While the foregoing is directed to the preferred embodiment of the present invention, it will be understood by those skilled in the art that various changes and modifications may be made without departing from the spirit and scope of the invention as defined in the appended claims.

Claims

1. A compensation method for a display device, the display device comprising a plurality of rows of pixel units, each pixel unit comprising a plurality of sub-pixels of different colors, each sub-pixel comprising a pixel driving circuit and a light emitting element connected to the pixel driving circuit, the pixel driving circuit further comprising a sensing line for sensing an electrical signal of the light emitting element, the compensation method comprising:

sensing, by the sensing lines, electrical signals of light emitting elements of at least two different color sub-pixels located in different pixel units in a display period of each frame of a picture;

each pixel unit comprises n sub-pixels with different colors, wherein n is an integer greater than 1, and the sensing of the electric signals of the light emitting elements of the sub-pixels with at least two different colors by the sensing lines in the display time period of each frame of the picture comprises the following steps:

in the display time period of each frame of picture, sensing the electric signals of the light emitting elements of the n sub-pixels with different colors of the pixel units in the same row by using the sensing lines;

the compensation method specifically comprises the following steps:

during the display period of every n frames of the picture,

…；

2. The compensation method of the display device according to claim 1, wherein each pixel unit comprises a red sub-pixel, a blue sub-pixel, a green sub-pixel and a white sub-pixel, and the compensation method specifically comprises:

within the display period of every 4 frames of the picture,

3. The compensation method for a display device according to claim 1, wherein m is a multiple of n plus 1.

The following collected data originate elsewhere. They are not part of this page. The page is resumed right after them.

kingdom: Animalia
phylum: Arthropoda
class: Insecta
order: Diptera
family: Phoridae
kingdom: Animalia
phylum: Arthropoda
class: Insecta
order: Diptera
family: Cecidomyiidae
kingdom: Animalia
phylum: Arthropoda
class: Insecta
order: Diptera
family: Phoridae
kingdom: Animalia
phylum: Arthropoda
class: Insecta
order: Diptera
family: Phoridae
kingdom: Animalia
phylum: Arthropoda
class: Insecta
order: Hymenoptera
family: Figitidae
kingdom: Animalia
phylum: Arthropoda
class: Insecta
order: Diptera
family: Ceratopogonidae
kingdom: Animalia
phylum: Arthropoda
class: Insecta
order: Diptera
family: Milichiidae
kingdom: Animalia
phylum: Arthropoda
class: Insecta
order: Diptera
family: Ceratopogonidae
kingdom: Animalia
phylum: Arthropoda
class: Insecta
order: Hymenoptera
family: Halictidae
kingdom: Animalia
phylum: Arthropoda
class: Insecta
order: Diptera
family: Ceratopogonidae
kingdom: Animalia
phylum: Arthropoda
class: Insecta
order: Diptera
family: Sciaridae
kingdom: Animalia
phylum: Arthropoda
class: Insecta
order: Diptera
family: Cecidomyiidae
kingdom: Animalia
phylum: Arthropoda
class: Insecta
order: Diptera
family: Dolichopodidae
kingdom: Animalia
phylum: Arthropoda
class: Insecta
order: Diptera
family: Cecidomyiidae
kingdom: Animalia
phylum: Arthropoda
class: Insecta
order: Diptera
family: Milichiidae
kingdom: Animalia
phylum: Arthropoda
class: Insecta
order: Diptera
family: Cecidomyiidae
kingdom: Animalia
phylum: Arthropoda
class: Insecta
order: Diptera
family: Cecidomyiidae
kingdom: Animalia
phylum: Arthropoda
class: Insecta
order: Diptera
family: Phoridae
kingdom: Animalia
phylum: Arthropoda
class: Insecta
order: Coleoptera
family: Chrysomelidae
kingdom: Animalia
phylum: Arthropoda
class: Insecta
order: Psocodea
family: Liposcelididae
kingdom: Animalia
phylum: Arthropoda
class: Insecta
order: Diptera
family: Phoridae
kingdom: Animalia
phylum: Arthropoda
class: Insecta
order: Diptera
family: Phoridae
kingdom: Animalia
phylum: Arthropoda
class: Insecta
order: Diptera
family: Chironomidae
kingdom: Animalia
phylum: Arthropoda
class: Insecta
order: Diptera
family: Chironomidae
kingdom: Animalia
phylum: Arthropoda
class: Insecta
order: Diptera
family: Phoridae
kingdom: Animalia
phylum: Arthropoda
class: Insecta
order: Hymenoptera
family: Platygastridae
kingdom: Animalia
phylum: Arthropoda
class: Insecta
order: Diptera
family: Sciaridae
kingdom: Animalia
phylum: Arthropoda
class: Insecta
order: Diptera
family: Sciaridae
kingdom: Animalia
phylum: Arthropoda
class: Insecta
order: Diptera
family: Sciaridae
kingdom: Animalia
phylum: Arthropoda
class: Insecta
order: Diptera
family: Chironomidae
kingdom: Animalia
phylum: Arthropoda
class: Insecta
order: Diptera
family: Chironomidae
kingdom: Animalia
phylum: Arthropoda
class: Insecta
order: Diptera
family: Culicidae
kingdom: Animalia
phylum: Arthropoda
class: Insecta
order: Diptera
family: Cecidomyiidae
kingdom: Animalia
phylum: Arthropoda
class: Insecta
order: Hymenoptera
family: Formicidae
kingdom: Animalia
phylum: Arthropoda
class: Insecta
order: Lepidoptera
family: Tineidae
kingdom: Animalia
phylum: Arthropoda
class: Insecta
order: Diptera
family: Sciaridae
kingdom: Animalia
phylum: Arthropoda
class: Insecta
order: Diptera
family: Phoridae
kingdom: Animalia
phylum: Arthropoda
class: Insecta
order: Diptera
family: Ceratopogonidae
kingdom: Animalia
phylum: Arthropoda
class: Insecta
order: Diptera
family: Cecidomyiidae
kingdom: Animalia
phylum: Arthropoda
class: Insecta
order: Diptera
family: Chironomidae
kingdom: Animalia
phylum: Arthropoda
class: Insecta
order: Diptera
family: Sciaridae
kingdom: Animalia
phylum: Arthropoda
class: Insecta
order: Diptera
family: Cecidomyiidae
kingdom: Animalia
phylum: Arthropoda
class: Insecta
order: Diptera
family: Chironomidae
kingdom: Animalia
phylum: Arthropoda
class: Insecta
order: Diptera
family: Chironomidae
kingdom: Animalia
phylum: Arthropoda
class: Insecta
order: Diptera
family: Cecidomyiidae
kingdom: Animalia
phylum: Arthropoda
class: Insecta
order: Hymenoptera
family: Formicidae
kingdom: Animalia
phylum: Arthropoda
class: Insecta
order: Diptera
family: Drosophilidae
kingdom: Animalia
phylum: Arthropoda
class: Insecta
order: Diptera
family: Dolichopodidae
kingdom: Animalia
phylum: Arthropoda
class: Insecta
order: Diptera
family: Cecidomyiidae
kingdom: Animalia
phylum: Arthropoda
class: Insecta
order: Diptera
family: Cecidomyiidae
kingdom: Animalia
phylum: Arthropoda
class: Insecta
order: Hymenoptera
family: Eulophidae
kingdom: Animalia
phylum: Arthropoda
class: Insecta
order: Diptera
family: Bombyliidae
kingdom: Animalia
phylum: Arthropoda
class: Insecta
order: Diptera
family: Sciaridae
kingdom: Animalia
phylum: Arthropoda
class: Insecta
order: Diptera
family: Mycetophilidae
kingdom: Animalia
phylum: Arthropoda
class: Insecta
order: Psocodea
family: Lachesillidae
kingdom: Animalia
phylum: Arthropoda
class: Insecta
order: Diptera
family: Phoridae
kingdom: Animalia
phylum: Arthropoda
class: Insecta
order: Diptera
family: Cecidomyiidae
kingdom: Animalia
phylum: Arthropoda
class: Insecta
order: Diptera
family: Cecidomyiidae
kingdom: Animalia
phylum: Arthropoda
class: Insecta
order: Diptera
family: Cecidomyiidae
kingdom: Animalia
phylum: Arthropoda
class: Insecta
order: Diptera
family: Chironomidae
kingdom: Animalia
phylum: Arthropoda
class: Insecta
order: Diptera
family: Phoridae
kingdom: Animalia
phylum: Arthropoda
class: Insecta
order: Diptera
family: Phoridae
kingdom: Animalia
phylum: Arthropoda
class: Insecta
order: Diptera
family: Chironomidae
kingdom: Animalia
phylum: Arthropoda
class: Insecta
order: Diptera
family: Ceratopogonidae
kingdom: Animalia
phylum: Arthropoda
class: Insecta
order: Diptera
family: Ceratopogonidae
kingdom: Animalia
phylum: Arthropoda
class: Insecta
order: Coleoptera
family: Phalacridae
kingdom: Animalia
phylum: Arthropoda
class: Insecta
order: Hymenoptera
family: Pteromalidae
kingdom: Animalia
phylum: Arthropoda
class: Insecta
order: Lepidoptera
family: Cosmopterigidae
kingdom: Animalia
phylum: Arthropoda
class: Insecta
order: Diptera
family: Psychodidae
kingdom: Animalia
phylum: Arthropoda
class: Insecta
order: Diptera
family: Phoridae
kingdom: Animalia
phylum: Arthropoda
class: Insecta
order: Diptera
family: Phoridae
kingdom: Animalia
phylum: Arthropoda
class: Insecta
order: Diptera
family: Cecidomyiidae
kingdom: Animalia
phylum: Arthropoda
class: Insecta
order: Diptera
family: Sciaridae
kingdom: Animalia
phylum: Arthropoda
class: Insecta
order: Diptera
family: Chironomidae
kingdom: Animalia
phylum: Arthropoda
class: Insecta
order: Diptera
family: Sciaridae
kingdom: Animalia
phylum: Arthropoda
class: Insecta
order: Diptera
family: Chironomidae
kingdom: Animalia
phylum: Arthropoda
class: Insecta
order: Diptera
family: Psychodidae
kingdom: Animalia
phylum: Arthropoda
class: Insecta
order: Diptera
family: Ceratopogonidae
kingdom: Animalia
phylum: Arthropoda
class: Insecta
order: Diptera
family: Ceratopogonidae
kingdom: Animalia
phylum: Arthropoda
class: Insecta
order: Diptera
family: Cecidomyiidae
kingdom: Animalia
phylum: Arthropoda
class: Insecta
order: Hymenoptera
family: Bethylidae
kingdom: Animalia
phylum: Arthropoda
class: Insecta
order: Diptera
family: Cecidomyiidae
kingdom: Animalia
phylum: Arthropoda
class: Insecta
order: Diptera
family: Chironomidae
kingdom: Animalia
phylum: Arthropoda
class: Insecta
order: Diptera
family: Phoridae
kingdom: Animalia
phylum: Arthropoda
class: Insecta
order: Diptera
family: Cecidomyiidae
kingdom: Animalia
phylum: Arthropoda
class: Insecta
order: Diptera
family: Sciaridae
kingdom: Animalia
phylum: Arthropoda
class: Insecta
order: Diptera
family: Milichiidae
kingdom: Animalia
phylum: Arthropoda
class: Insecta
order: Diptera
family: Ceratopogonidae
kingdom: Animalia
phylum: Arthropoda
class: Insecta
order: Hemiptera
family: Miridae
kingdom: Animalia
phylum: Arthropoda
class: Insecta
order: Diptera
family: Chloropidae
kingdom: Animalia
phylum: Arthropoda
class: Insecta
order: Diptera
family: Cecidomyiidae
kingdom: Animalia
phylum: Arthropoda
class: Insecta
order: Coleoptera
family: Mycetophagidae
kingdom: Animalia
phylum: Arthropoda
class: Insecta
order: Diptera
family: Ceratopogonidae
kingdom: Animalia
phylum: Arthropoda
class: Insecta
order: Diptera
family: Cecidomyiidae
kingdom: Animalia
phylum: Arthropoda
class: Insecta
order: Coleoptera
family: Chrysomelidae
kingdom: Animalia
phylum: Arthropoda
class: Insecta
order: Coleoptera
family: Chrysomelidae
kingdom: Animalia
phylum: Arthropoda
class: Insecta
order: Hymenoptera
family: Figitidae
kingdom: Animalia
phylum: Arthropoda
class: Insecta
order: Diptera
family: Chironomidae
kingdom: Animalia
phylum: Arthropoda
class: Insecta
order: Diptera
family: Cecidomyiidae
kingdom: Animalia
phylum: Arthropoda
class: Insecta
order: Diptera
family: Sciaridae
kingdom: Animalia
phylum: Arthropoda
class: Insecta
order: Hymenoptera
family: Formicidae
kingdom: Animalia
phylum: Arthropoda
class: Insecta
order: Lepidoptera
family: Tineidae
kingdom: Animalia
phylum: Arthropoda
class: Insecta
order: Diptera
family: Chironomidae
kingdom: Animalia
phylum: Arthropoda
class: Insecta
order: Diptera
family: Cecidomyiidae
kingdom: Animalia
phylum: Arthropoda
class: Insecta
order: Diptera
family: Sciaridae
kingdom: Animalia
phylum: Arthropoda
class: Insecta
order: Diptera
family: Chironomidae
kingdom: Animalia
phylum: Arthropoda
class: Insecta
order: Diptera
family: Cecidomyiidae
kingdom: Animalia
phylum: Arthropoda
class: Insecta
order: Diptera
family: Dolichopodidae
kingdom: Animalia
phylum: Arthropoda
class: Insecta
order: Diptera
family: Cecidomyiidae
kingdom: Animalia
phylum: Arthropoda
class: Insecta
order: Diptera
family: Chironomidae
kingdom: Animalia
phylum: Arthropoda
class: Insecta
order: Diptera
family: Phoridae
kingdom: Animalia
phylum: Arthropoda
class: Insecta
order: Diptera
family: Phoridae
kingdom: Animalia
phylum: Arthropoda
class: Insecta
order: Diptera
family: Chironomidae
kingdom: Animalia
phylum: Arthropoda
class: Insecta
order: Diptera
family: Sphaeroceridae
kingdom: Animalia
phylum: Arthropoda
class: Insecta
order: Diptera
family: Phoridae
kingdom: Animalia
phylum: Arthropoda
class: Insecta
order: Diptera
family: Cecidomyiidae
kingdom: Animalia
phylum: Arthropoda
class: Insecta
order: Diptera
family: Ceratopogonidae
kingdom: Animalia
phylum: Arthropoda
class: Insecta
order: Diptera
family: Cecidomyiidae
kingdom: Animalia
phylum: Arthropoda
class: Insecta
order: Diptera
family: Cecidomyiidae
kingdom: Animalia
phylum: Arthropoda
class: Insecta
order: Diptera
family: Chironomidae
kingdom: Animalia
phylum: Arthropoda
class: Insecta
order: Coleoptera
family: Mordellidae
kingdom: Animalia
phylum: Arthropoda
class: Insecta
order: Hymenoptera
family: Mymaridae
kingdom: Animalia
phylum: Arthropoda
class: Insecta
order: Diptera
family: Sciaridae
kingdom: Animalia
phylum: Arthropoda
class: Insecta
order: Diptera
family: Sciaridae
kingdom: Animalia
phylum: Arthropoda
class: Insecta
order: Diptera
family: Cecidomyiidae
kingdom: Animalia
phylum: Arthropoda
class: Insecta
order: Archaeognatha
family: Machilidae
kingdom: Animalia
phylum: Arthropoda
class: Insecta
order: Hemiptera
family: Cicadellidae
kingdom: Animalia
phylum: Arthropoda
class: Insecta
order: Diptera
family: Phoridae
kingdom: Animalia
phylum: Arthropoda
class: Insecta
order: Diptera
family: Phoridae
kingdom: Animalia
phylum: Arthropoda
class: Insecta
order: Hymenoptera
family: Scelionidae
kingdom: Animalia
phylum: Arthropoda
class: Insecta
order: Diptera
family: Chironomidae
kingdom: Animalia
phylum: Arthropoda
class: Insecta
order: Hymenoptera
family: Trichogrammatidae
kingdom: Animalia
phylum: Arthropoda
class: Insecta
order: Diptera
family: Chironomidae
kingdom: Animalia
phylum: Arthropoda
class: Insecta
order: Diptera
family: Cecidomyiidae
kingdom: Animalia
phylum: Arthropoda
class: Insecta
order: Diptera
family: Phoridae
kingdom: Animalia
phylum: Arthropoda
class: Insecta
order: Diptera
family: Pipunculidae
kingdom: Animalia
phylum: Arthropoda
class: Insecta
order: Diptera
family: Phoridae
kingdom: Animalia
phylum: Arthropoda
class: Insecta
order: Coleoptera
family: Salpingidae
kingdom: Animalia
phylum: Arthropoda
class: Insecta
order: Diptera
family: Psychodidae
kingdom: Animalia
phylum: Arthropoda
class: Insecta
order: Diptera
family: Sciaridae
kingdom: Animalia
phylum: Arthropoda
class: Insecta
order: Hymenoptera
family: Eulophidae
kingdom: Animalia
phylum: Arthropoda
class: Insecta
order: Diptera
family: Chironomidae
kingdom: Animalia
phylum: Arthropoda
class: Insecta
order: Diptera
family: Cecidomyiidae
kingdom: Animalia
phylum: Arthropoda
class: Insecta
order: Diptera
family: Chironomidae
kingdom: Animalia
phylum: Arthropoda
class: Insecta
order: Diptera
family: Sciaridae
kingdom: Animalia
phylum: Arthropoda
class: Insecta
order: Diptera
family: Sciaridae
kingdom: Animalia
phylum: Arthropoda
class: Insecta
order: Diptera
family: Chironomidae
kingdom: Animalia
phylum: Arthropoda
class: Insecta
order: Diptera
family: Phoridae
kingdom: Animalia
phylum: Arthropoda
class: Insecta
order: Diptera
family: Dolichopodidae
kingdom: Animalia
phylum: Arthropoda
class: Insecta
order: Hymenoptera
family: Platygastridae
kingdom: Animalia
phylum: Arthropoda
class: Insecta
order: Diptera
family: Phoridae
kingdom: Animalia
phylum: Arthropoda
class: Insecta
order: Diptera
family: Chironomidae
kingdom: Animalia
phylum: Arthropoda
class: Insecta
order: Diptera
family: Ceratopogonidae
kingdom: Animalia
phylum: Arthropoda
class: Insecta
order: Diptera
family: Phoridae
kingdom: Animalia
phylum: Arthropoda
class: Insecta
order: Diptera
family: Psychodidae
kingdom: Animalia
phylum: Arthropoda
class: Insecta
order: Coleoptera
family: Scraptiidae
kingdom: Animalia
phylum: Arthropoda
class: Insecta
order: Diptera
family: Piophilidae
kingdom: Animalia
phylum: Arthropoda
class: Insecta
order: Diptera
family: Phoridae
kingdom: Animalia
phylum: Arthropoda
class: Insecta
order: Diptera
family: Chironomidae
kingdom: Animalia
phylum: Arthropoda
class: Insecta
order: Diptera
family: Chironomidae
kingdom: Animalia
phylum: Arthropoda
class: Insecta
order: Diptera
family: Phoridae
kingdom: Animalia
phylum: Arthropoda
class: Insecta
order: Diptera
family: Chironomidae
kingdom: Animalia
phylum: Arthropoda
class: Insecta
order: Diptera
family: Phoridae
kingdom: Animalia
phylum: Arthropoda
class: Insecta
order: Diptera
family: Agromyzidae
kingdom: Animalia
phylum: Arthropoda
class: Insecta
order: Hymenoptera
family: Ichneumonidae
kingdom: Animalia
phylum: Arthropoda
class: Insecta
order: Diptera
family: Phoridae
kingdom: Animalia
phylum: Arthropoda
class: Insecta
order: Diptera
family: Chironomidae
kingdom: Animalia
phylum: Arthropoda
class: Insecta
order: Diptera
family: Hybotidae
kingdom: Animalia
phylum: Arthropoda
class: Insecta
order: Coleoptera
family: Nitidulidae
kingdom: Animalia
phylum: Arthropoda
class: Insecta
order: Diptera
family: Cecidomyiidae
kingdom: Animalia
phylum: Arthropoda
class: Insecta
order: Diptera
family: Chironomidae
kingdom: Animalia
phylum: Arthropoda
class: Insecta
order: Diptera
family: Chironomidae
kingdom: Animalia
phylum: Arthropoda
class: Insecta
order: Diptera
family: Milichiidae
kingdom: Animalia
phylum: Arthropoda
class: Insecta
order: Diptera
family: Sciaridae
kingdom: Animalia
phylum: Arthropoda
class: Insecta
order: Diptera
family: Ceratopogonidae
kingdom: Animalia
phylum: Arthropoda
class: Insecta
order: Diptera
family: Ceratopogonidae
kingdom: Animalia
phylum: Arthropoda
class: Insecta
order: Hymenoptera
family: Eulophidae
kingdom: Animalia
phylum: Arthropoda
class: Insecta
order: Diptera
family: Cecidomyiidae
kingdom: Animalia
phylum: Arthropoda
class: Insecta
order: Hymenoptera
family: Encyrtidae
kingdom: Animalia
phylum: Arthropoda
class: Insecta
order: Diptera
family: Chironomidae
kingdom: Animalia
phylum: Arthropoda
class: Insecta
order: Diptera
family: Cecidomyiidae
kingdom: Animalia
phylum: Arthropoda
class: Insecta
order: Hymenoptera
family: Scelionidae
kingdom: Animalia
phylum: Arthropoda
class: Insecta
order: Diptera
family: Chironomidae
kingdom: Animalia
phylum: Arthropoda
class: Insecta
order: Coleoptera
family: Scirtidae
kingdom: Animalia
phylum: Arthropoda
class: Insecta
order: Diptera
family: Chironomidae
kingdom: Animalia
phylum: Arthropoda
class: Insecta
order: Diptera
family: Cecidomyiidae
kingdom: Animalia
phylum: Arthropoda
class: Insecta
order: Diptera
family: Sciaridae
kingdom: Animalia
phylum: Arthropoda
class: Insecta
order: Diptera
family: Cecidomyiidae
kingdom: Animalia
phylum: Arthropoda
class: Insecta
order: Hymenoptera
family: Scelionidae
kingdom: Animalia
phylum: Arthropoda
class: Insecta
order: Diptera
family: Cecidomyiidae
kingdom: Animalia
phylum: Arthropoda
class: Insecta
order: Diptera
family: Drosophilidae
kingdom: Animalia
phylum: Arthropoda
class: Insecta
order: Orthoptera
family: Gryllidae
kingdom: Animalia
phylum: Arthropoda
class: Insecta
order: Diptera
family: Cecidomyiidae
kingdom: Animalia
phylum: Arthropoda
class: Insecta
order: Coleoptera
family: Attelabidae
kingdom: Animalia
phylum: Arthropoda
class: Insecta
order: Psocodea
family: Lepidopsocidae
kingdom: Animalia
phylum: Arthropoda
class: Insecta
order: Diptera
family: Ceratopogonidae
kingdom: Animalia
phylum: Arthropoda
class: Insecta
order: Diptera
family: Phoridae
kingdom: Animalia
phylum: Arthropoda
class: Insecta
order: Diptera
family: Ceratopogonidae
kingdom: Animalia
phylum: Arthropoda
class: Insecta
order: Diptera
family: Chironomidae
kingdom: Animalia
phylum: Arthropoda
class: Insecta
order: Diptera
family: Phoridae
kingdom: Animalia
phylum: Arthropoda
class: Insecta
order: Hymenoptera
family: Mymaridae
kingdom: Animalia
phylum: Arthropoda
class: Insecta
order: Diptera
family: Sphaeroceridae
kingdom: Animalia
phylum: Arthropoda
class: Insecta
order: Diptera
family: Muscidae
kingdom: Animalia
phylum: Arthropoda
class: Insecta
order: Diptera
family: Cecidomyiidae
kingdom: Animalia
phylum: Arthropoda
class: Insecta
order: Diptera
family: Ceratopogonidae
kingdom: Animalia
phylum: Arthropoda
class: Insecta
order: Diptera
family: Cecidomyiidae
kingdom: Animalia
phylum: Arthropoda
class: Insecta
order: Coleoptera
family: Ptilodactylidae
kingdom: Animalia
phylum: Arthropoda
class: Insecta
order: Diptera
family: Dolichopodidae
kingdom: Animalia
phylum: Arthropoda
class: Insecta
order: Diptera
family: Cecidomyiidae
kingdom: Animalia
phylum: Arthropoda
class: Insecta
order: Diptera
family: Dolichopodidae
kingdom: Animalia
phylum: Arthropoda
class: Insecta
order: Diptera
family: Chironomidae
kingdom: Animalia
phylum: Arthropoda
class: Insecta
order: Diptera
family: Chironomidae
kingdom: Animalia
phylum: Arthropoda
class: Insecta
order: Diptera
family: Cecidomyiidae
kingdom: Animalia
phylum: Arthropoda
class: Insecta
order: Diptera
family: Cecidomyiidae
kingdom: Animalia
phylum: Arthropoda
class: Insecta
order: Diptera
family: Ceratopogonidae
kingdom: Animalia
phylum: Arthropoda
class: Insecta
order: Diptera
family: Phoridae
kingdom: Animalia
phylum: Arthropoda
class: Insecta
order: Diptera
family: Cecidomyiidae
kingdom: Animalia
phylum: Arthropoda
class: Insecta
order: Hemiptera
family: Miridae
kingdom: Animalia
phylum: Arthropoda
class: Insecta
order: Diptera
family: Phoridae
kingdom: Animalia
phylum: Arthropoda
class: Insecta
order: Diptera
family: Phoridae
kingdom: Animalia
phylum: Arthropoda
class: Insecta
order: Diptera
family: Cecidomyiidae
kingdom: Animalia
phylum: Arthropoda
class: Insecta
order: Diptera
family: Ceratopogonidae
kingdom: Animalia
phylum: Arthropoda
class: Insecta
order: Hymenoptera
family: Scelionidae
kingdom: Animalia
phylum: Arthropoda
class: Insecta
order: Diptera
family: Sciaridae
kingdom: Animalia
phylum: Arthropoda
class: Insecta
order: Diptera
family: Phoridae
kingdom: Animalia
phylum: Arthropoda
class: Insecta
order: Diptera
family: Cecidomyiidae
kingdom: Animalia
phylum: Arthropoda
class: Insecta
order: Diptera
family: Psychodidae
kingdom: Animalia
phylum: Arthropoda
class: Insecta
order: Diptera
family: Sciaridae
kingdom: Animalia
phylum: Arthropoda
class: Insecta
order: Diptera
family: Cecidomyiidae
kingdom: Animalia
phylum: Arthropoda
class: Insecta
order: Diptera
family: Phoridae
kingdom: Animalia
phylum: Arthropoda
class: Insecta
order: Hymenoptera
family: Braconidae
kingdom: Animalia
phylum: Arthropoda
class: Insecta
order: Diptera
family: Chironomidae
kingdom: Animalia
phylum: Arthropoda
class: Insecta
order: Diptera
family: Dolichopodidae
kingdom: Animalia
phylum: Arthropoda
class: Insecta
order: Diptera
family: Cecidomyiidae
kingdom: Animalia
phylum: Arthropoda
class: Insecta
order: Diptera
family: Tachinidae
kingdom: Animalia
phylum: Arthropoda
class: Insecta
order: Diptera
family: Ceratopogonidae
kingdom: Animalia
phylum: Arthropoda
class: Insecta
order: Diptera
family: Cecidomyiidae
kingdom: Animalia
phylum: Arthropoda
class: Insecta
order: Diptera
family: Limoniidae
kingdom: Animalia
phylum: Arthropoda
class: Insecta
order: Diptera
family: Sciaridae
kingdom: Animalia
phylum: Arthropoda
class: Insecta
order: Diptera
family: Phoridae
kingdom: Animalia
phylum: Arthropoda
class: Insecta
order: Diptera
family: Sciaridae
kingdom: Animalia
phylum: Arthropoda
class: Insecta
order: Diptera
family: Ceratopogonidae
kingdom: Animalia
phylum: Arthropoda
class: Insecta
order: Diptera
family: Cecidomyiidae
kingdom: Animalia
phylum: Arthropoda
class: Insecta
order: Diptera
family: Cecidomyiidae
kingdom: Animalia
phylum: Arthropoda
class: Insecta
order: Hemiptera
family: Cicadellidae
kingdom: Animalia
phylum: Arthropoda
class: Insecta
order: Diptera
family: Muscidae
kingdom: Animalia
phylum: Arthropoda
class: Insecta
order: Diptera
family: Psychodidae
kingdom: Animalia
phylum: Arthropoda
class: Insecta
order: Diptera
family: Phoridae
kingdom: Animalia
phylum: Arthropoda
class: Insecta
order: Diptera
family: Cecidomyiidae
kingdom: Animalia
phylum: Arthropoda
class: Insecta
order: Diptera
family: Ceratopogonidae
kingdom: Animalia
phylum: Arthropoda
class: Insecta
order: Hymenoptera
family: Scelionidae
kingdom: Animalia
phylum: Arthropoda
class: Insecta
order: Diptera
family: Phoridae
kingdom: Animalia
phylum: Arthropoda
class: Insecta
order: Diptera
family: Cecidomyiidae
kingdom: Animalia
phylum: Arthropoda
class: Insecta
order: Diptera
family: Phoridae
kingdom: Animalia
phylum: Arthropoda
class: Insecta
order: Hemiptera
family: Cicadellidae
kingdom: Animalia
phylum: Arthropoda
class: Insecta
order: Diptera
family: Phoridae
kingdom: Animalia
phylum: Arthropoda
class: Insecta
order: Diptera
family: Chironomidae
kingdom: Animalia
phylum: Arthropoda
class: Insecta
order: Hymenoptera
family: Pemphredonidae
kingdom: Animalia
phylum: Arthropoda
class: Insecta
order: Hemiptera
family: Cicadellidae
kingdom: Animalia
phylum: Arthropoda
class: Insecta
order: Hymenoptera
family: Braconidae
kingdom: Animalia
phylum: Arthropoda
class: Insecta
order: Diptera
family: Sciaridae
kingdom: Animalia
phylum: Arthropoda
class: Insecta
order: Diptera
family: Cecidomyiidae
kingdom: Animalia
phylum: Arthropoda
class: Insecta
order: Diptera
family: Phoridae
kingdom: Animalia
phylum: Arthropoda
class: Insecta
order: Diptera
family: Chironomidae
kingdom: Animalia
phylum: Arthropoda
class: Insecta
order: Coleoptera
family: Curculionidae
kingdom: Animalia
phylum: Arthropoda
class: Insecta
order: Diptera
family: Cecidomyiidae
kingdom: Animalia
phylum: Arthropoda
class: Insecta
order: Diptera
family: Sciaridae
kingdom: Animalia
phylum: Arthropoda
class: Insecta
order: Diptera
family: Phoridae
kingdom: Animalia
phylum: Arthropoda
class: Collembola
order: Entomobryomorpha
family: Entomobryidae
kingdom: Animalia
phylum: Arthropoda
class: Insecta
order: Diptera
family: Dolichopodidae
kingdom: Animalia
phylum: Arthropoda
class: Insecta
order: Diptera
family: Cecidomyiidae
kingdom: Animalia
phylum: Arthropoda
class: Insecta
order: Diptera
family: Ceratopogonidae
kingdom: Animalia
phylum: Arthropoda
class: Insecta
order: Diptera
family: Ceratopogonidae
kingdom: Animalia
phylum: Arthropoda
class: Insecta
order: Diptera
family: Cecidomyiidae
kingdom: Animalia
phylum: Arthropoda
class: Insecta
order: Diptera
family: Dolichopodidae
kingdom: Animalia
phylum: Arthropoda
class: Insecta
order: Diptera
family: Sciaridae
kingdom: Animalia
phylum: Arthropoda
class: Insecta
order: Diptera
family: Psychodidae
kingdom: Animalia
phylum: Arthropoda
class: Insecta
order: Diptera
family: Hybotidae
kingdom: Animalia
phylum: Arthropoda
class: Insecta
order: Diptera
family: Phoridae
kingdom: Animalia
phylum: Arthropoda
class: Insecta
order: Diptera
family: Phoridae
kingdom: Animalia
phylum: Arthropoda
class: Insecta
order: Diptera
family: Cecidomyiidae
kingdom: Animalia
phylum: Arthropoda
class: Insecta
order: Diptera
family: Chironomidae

4. A compensation apparatus for a display apparatus, the display apparatus comprising a plurality of rows of pixel units, each pixel unit comprising a plurality of sub-pixels of different colors, each sub-pixel comprising a pixel driving circuit and a light emitting element connected to the pixel driving circuit, the pixel driving circuit further comprising a sensing line for sensing an electrical signal of the light emitting element, the compensation apparatus comprising:

the sensing module is used for sensing electric signals of light emitting elements of at least two different color sub-pixels by utilizing the sensing lines in a display time period of each frame of picture, and the at least two different color sub-pixels are positioned in different pixel units;

each pixel unit comprises n sub-pixels with different colors, n is an integer larger than 1,

the sensing module is specifically used for sensing electric signals of light emitting elements of n sub-pixels with different colors in the same row of pixel units by using the sensing lines in a display time period of each frame of picture;

the sensing module is specifically configured to within a display time period of every n frames of the picture,

…；

5. The compensation device as claimed in claim 4, wherein each pixel unit comprises a red sub-pixel, a blue sub-pixel, a green sub-pixel and a white sub-pixel,

6. A display device characterized by comprising the compensation means of the display device as claimed in claim 4 or 5.